Originally Posted by George_De_Vries_3rd

I don’t know if I’m bloviating or not but I find the comments interesting.


George, I made that comment because of the usual repititions of the old, tired jokes about grizzly sh*t smelling like pepper spray, and the "nothing short of a 500 S&W" comments. Reasonable questions and discussion is never bloviating.


Originally Posted by George_De_Vries_3rd

But as I read of these incidents and others’ experiences, it seems bear spray works “a lot of the times.”


Bear spray DOES work.
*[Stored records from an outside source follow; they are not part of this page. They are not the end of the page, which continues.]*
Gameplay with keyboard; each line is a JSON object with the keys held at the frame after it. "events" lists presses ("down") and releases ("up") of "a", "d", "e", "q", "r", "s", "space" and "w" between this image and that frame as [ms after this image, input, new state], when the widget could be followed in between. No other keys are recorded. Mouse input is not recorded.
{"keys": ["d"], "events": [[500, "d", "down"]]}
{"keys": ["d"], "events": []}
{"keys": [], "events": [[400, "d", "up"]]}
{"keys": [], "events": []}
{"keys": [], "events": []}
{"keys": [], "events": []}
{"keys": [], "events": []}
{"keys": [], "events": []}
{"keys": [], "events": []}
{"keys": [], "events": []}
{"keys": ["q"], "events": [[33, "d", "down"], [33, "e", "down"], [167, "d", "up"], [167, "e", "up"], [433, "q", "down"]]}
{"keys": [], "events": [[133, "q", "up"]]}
Every wildlife biologist who's studied bear attacks in the past 30 years has shown this. Gary Shelton's extensive bear studies in B.C. show it, for example, and there are many others.

Herrero et al. published their 2008 paper on the efficacy of bear spray and firearms. Their study was a retrospective case analysis, and that methodology carries with it all the inherent sampling bias, etc. They showed 92% effectiveness for bear spray, and 67% for firearms. HOWEVER... they did not differentiate among types of "undesirable bear behavior". So bears raiding pic-a-nic baskets or tearing up garbage cans were included alongside grizzlies attacking elk hunters field dressing their kills. The level of aggression in these different types of encounters is vastly different, and necessarily affects outcomes. A garbage bear situation would, in my estimation, be a Condition Yellow or maybe Condition Orange situation, whereas a genuine charge is a Condition Black situation. A garbage bear can be driven off with a broom or a kick in the butt (as that idiot woman in New Jersey keeps posting YouTube videos of her doing to tame black bears in her suburban yard), and pepper spray is a great deterrent to non-aggressive bears like this. However, a grizzly that is intent on driving you away from the carrion food cache he's guarding is unlikely to be as impressed by a pink cloud of pepper spray, and may still kill you even if you've put several bullets into his chest. It will make little difference to you that he will die of his wounds in 3-4 hours, if you are already dead.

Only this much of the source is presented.